**AVAILABLE RECORDS**
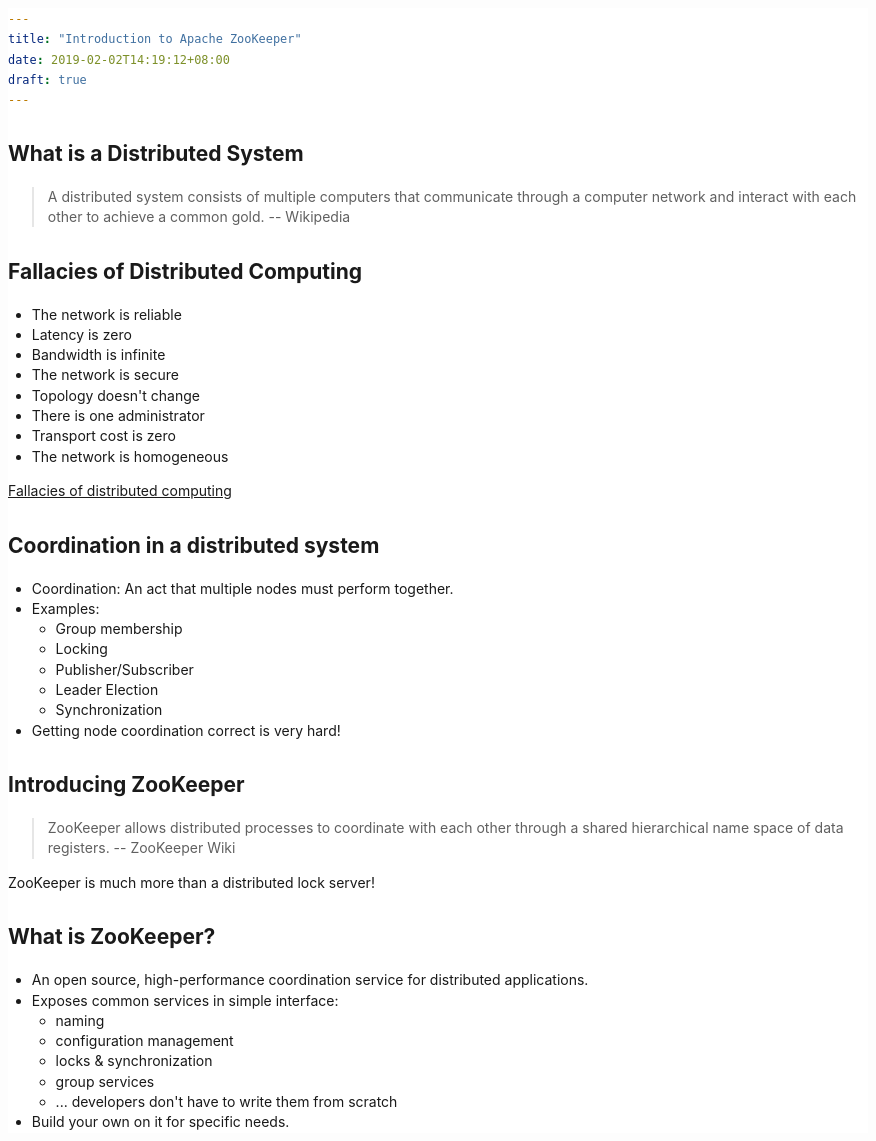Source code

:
```yaml
---
title: "Introduction to Apache ZooKeeper"
date: 2019-02-02T14:19:12+08:00
draft: true
---
```


## What is a Distributed System

> A distributed system consists of multiple computers that communicate through a computer network and interact with each other to achieve a common gold.
> -- Wikipedia

## Fallacies of Distributed Computing

- The network is reliable
- Latency is zero
- Bandwidth is infinite
- The network is secure
- Topology doesn't change
- There is one administrator
- Transport cost is zero
- The network is homogeneous

[Fallacies of distributed computing](https://en.wikipedia.org/wiki/Fallacies_of_distributed_computing)

## Coordination in a distributed system

- Coordination: An act that multiple nodes must perform together.
- Examples:
    - Group membership
    - Locking
    - Publisher/Subscriber
    - Leader Election
    - Synchronization
- Getting node coordination correct is very hard!

## Introducing ZooKeeper

> ZooKeeper allows distributed processes to coordinate with each other through a shared hierarchical name space of data registers.
> -- ZooKeeper Wiki

ZooKeeper is much more than a distributed lock server!

## What is ZooKeeper?

- An open source, high-performance coordination service for distributed applications.
- Exposes common services in simple interface:
    - naming
    - configuration management
    - locks & synchronization
    - group services
    - ... developers don't have to write them from scratch
- Build your own on it for specific needs.

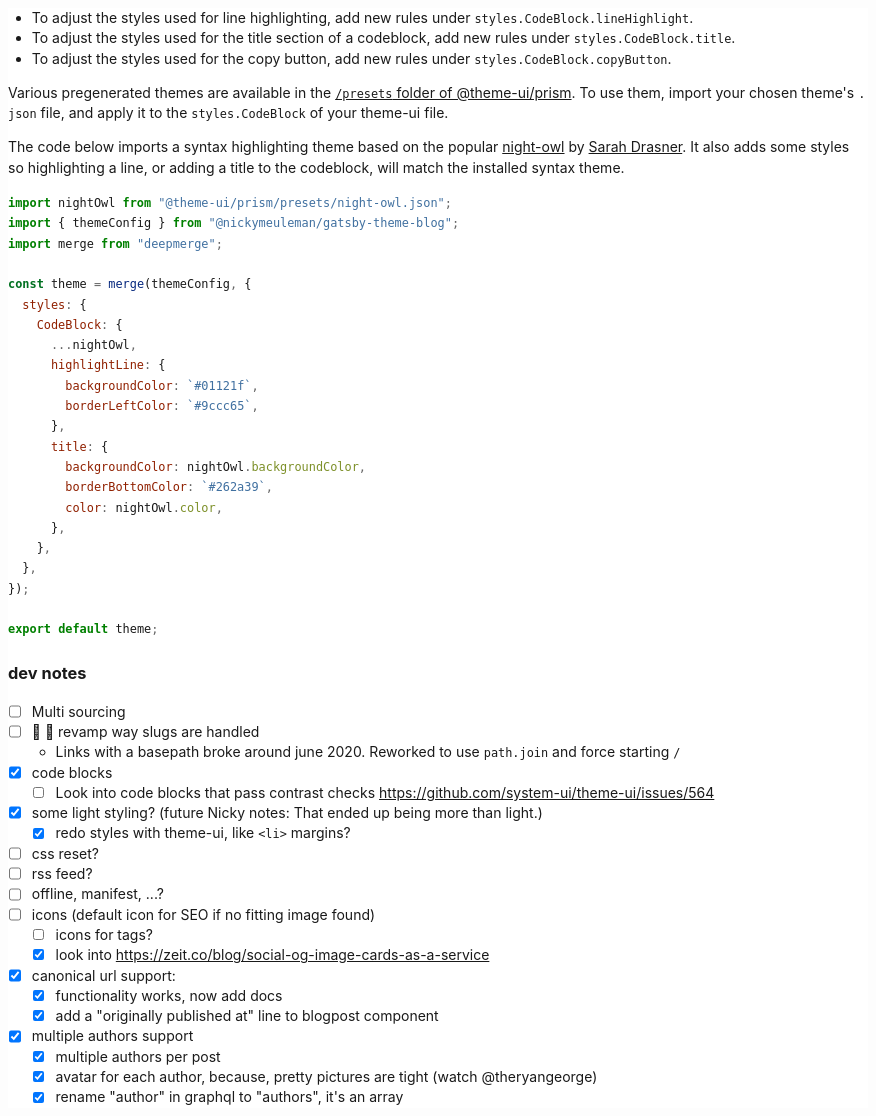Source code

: - To adjust the styles used for line highlighting, add new rules under `styles.CodeBlock.lineHighlight`.
- To adjust the styles used for the title section of a codeblock, add new rules under `styles.CodeBlock.title`.
- To adjust the styles used for the copy button, add new rules under `styles.CodeBlock.copyButton`.

Various pregenerated themes are available in the [`/presets` folder of @theme-ui/prism](https://github.com/system-ui/theme-ui/tree/master/packages/prism/presets).
To use them, import your chosen theme's `.json` file, and apply it to the `styles.CodeBlock` of your theme-ui file.

The code below imports a syntax highlighting theme based on the popular [night-owl](https://marketplace.visualstudio.com/items?itemName=sdras.night-owl) by [Sarah Drasner](https://twitter.com/sarah_edo).
It also adds some styles so highlighting a line, or adding a title to the codeblock, will match the installed syntax theme.

```js
import nightOwl from "@theme-ui/prism/presets/night-owl.json";
import { themeConfig } from "@nickymeuleman/gatsby-theme-blog";
import merge from "deepmerge";

const theme = merge(themeConfig, {
  styles: {
    CodeBlock: {
      ...nightOwl,
      highlightLine: {
        backgroundColor: `#01121f`,
        borderLeftColor: `#9ccc65`,
      },
      title: {
        backgroundColor: nightOwl.backgroundColor,
        borderBottomColor: `#262a39`,
        color: nightOwl.color,
      },
    },
  },
});

export default theme;
```

### dev notes

- [ ] Multi sourcing
- [ ] 🚧 👷 revamp way slugs are handled
  - Links with a basepath broke around june 2020. Reworked to use `path.join` and force starting `/`
- [x] code blocks
  - [ ] Look into code blocks that pass contrast checks https://github.com/system-ui/theme-ui/issues/564
- [x] some light styling? (future Nicky notes: That ended up being more than light.)
  - [x] redo styles with theme-ui, like `<li>` margins?
- [ ] css reset?
- [ ] rss feed?
- [ ] offline, manifest, ...?
- [ ] icons (default icon for SEO if no fitting image found)
  - [ ] icons for tags?
  - [x] look into https://zeit.co/blog/social-og-image-cards-as-a-service
- [x] canonical url support:
  - [x] functionality works, now add docs
  - [x] add a "originally published at" line to blogpost component
- [x] multiple authors support
  - [x] multiple authors per post
  - [x] avatar for each author, because, pretty pictures are tight (watch @theryangeorge)
  - [x] rename "author" in graphql to "authors", it's an array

**WHAT NEEDS TO BE DONE**
Exactly as written, give the line containing "- [x] redo styles" and all remaining lines of the records.

**SOLUTION FOR THIS TASK**
  - [x] redo styles with theme-ui, like `<li>` margins?
- [ ] css reset?
- [ ] rss feed?
- [ ] offline, manifest, ...?
- [ ] icons (default icon for SEO if no fitting image found)
  - [ ] icons for tags?
  - [x] look into https://zeit.co/blog/social-og-image-cards-as-a-service
- [x] canonical url support:
  - [x] functionality works, now add docs
  - [x] add a "originally published at" line to blogpost component
- [x] multiple authors support
  - [x] multiple authors per post
  - [x] avatar for each author, because, pretty pictures are tight (watch @theryangeorge)
  - [x] rename "author" in graphql to "authors", it's an array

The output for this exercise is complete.